[TASK TO COMPLETE]:
From the line containing "Essential Medium containing" to the final line of the entries, every line is to be reproduced exactly; no other line belongs in the output.

Data records:
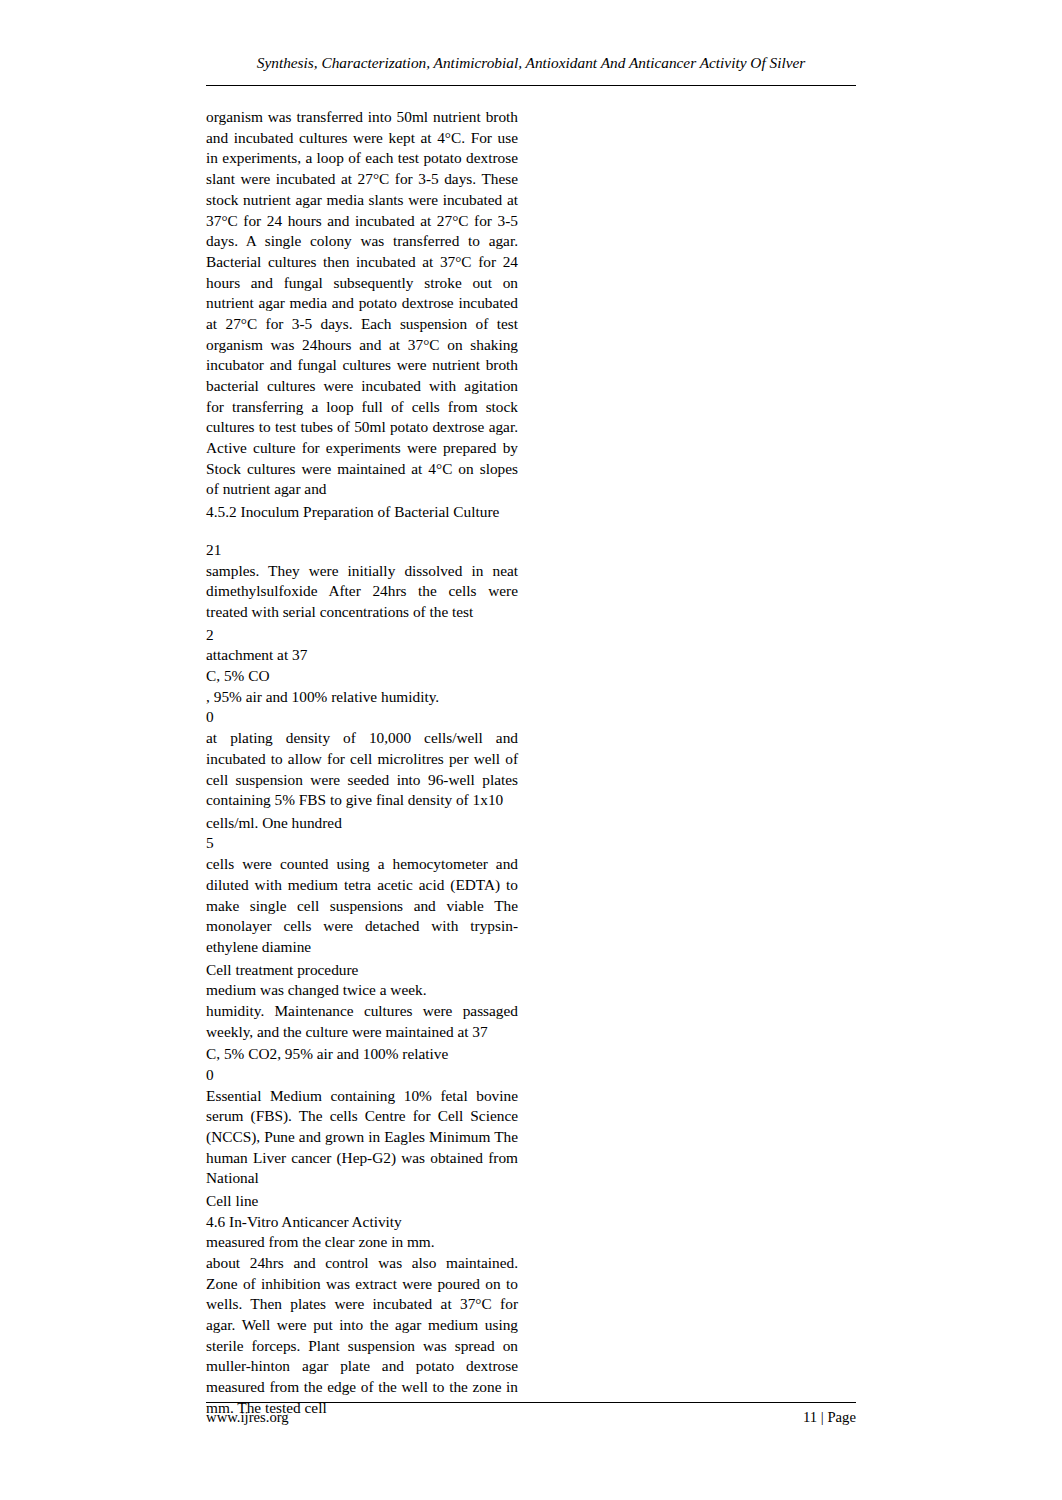Synthesis, Characterization, Antimicrobial, Antioxidant And Anticancer Activity Of Silver
organism was transferred into 50ml nutrient broth and incubated cultures were kept at 4°C. For use in experiments, a loop of each test potato dextrose slant were incubated at 27°C for 3-5 days. These stock nutrient agar media slants were incubated at 37°C for 24 hours and incubated at 27°C for 3-5 days. A single colony was transferred to agar. Bacterial cultures then incubated at 37°C for 24 hours and fungal subsequently stroke out on nutrient agar media and potato dextrose incubated at 27°C for 3-5 days. Each suspension of test organism was 24hours and at 37°C on shaking incubator and fungal cultures were nutrient broth bacterial cultures were incubated with agitation for transferring a loop full of cells from stock cultures to test tubes of 50ml potato dextrose agar. Active culture for experiments were prepared by Stock cultures were maintained at 4°C on slopes of nutrient agar and
4.5.2 Inoculum Preparation of Bacterial Culture
21
samples. They were initially dissolved in neat dimethylsulfoxide After 24hrs the cells were treated with serial concentrations of the test
2
attachment at 37
C, 5% CO
, 95% air and 100% relative humidity.
0
at plating density of 10,000 cells/well and incubated to allow for cell microlitres per well of cell suspension were seeded into 96-well plates containing 5% FBS to give final density of 1x10
cells/ml. One hundred
5
cells were counted using a hemocytometer and diluted with medium tetra acetic acid (EDTA) to make single cell suspensions and viable The monolayer cells were detached with trypsin-ethylene diamine
Cell treatment procedure
medium was changed twice a week.
humidity. Maintenance cultures were passaged weekly, and the culture were maintained at 37
C, 5% CO2, 95% air and 100% relative
0
Essential Medium containing 10% fetal bovine serum (FBS). The cells Centre for Cell Science (NCCS), Pune and grown in Eagles Minimum The human Liver cancer (Hep-G2) was obtained from National
Cell line
4.6 In-Vitro Anticancer Activity
measured from the clear zone in mm.
about 24hrs and control was also maintained. Zone of inhibition was extract were poured on to wells. Then plates were incubated at 37°C for agar. Well were put into the agar medium using sterile forceps. Plant suspension was spread on muller-hinton agar plate and potato dextrose measured from the edge of the well to the zone in mm. The tested cell
www.ijres.org 11 | Page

[ANSWER TO THE PROBLEM]:
Essential Medium containing 10% fetal bovine serum (FBS). The cells Centre for Cell Science (NCCS), Pune and grown in Eagles Minimum The human Liver cancer (Hep-G2) was obtained from National
Cell line
4.6 In-Vitro Anticancer Activity
measured from the clear zone in mm.
about 24hrs and control was also maintained. Zone of inhibition was extract were poured on to wells. Then plates were incubated at 37°C for agar. Well were put into the agar medium using sterile forceps. Plant suspension was spread on muller-hinton agar plate and potato dextrose measured from the edge of the well to the zone in mm. The tested cell
www.ijres.org 11 | Page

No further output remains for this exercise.